### GOAL OF THE EXERCISE:
According to the text on the new tumor-targeting aptamer, which receptor does the new molecule recognize?

### GIVEN TEXT:
»»

Aptamers are small nucleic acid molecules that adopt three-dimensional structures and can specifically recognize target molecules. Now, a research team from the Bellvitge Biomedical Research Institute (IDIBELL) and the University of Iowa have developed a new aptamer capable of recognizing tumor cells with great precision. This new aptamer could be used as a platform to deliver localized anticancer treatments and reduce unwanted side effects.
The new molecule presented in the scientific journal Molecular Therapy – Nucleic Acids recognizes the EphA2 receptor. This receptor is highly expressed in a lot of cancers such as sarcomas, breast cancer, melanoma, or colorectal cancer, among others. Also, its expression in healthy cells is really low, which makes it an ideal candidate as a target of localized therapy.
Dr. Òscar Martínez Tirado, head of the Sarcomes research group at IDIBELL and one of the project leaders, indicates that “aptamers, unlike antibodies or other localized drug delivery platforms, can be linked to any type of therapy, like chemotherapy or RNA therapy, and they can be large-scale produced and without batch-to-batch variability.”
The project started from scratch in the IDIBELL laboratory and it has gradually successfully overcome all the steps of the aptamer design and development. To bring this technology to patients, Dr. Martínez Tirado has created Aptadel Therapeutics, focused on developing aptamers linked to cancer treatments to obtain more effective therapies with fewer adverse effects.

««

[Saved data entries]
»»

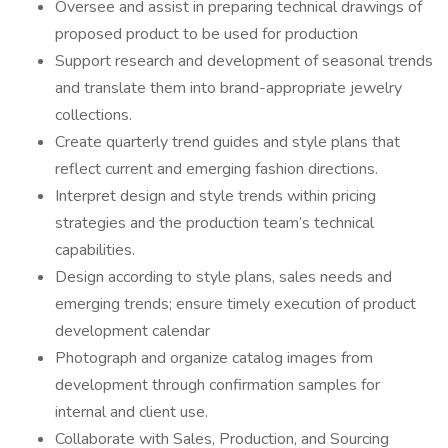
Oversee and assist in preparing technical drawings of
proposed product to be used for production
Support research and development of seasonal trends
and translate them into brand-appropriate jewelry
collections.
Create quarterly trend guides and style plans that
reflect current and emerging fashion directions.
Interpret design and style trends within pricing
strategies and the production team’s technical
capabilities.
Design according to style plans, sales needs and
emerging trends; ensure timely execution of product
development calendar
Photograph and organize catalog images from
development through confirmation samples for
internal and client use.
Collaborate with Sales, Production, and Sourcing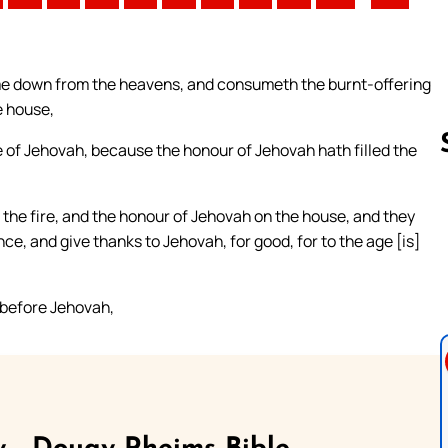
ome down from the heavens, and consumeth the burnt-offering
e house,
e of Jehovah, because the honour of Jehovah hath filled the
f the fire, and the honour of Jehovah on the house, and they
Follow us 
e, and give thanks to Jehovah, for good, for to the age [is]
e before Jehovah,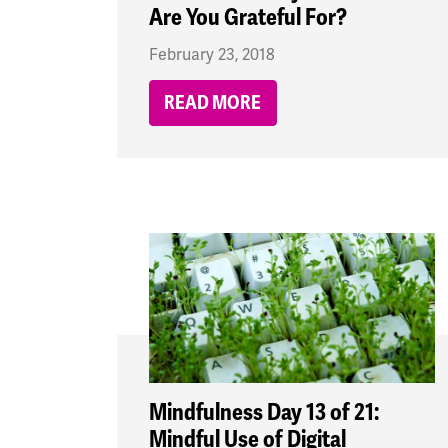
Are You Grateful For?
February 23, 2018
READ MORE
Mindfulness Day 13 of 21:
Mindful Use of Digital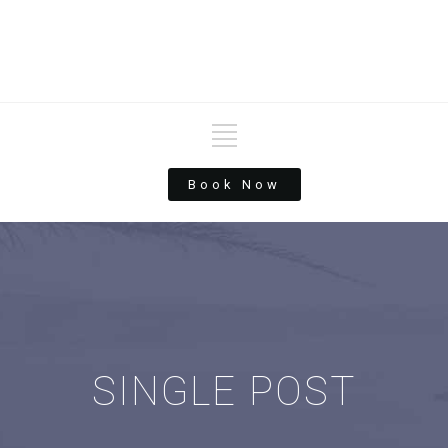
Book Now
SINGLE POST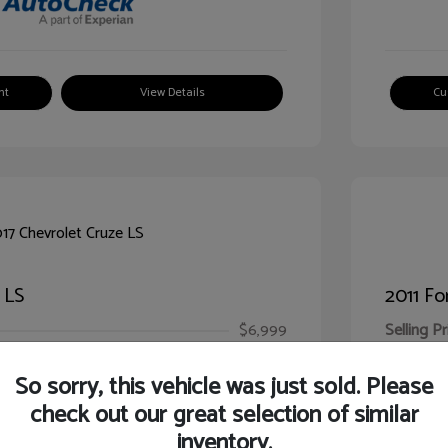
nt
View Details
Cu
 LS
2011 Fo
$6,999
Selling Pr
ic Filing Fee
$413
Illinois D
So sorry, this vehicle was just sold. Please
Your Pr
$7,412
check out our great selection of similar
inventory.
Disclosur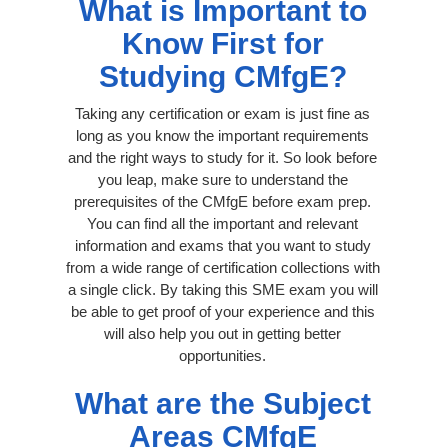
What is Important to
Know First for
Studying CMfgE?
Taking any certification or exam is just fine as
long as you know the important requirements
and the right ways to study for it. So look before
you leap, make sure to understand the
prerequisites of the CMfgE before exam prep.
You can find all the important and relevant
information and exams that you want to study
from a wide range of certification collections with
a single click. By taking this SME exam you will
be able to get proof of your experience and this
will also help you out in getting better
opportunities.
What are the Subject
Areas CMfgE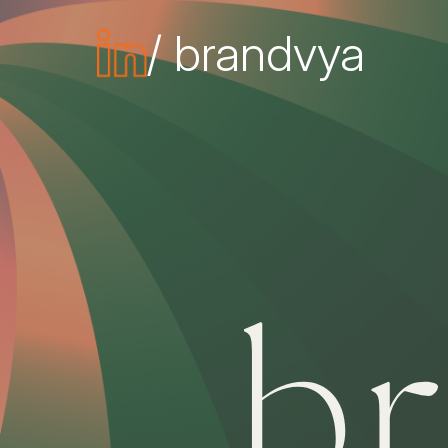
/ brandvya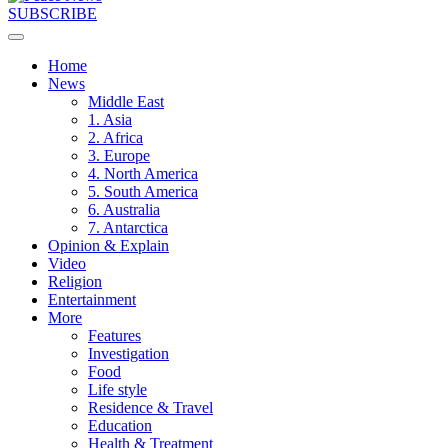
SUBSCRIBE
Home
News
Middle East
1. Asia
2. Africa
3. Europe
4. North America
5. South America
6. Australia
7. Antarctica
Opinion & Explain
Video
Religion
Entertainment
More
Features
Investigation
Food
Life style
Residence & Travel
Education
Health & Treatment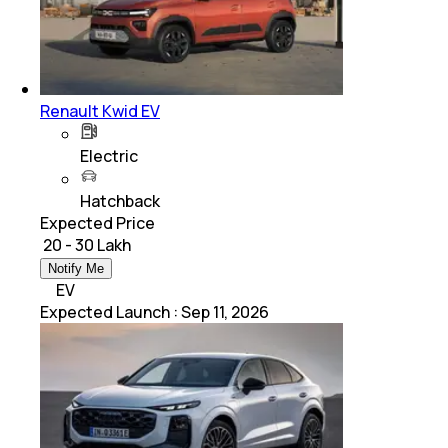
Renault Kwid EV
Electric
Hatchback
Expected Price
₹ 20 - 30 Lakh
Notify Me
EV
Expected Launch
:
Sep 11, 2026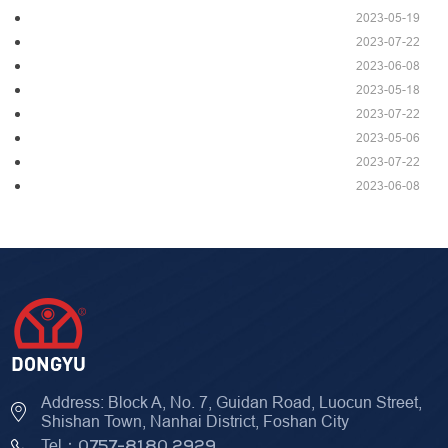
2023-05-19
2023-07-22
2023-06-08
2023-05-18
2023-07-22
2023-05-06
2023-07-22
2023-06-08
Address: Block A, No. 7, Guidan Road, Luocun Street,
Shishan Town, Nanhai District, Foshan City
Tel：
0757-8180 2929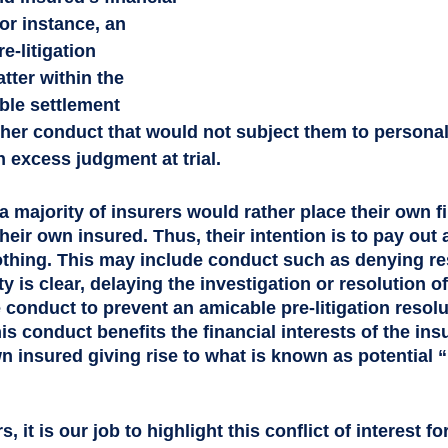
or instance, an 
e-litigation 
tter within the 
able settlement 
her conduct that would not subject them to personal
n excess judgment at trial. 
a majority of insurers would rather place their own fi
heir own insured. Thus, their intention is to pay out as
thing. This may include conduct such as denying res
ty is clear, delaying the investigation or resolution o
conduct to prevent an amicable pre-litigation resolu
his conduct benefits the financial interests of the insu
n insured giving rise to what is known as potential “
s, it is our job to highlight this conflict of interest fo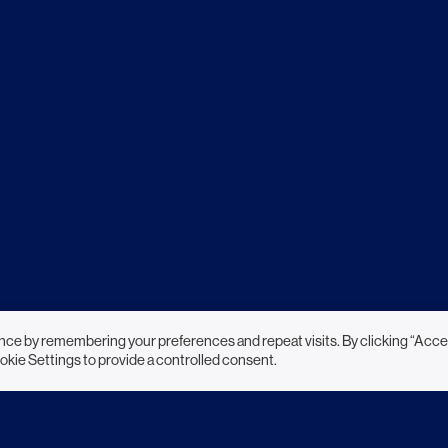
nce by remembering your preferences and repeat visits. By clicking “Acce
okie Settings to provide a controlled consent.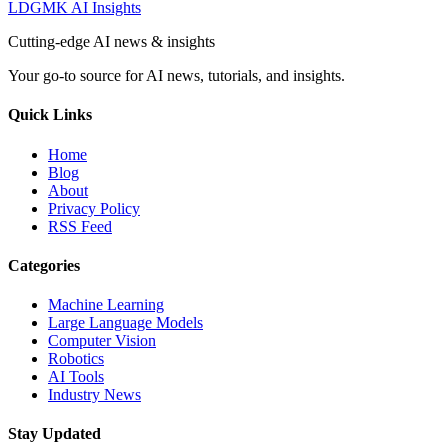
LDGMK AI Insights
Cutting-edge AI news & insights
Your go-to source for AI news, tutorials, and insights.
Quick Links
Home
Blog
About
Privacy Policy
RSS Feed
Categories
Machine Learning
Large Language Models
Computer Vision
Robotics
AI Tools
Industry News
Stay Updated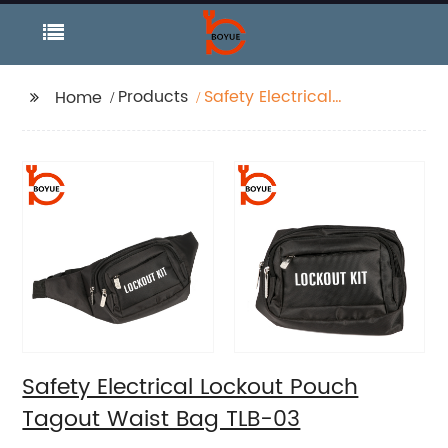
Products
Safety Electrical
Home
Lockout Pouch Tagout
Waist Bag TLB-03
Safety Electrical Lockout Pouch
Tagout Waist Bag TLB-03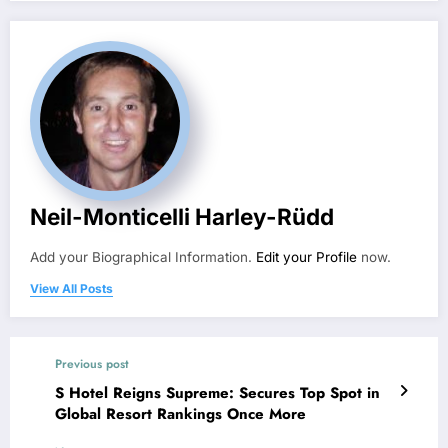
Neil-Monticelli Harley-Rüdd
Add your Biographical Information.
Edit your Profile
now.
View All Posts
Previous post
S Hotel Reigns Supreme: Secures Top Spot in
Global Resort Rankings Once More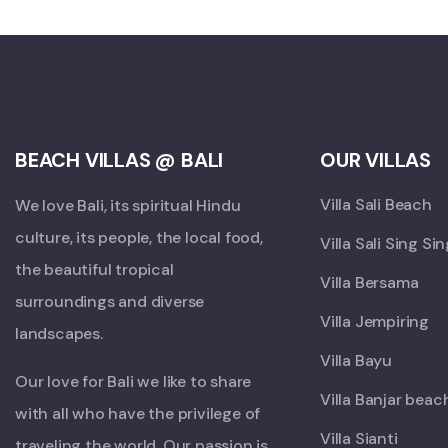
BEACH VILLAS @ BALI
OUR VILLAS
Villa Sali Beach
We love Bali, its spiritual Hindu
culture, its people, the local food,
Villa Sali Sing Si
the beautiful tropical
Villa Bersama
surroundings and diverse
Villa Jempiring
landscapes.
Villa Bayu
Our love for Bali we like to share
Villa Banjar beac
with all who have the privilege of
Villa Sianti
traveling the world. Our passion is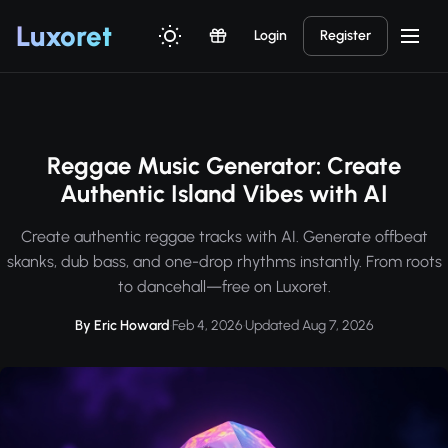
Luxor
et
Login
Register
Reggae Music Generator: Create
Authentic Island Vibes with AI
Create authentic reggae tracks with AI. Generate offbeat
skanks, dub bass, and one-drop rhythms instantly. From roots
to dancehall—free on Luxoret.
By Eric Howard
·
Feb 4, 2026
·
Updated Aug 7, 2026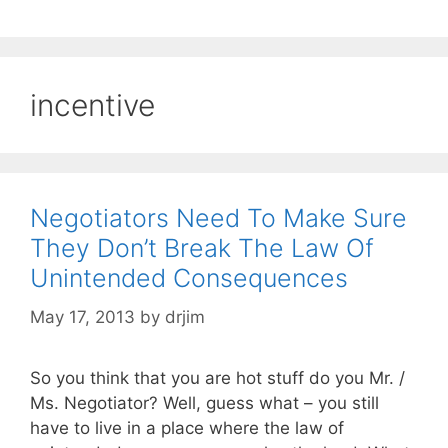
incentive
Negotiators Need To Make Sure
They Don’t Break The Law Of
Unintended Consequences
May 17, 2013
by
drjim
So you think that you are hot stuff do you Mr. /
Ms. Negotiator? Well, guess what – you still
have to live in a place where the law of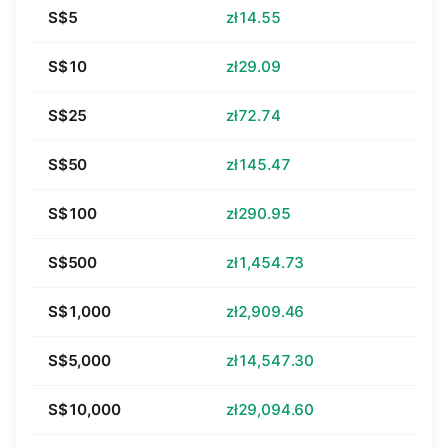
S$5
zł14.55
S$10
zł29.09
S$25
zł72.74
S$50
zł145.47
S$100
zł290.95
S$500
zł1,454.73
S$1,000
zł2,909.46
S$5,000
zł14,547.30
S$10,000
zł29,094.60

««

### RESPONSE BOX:
The EphA2 receptor.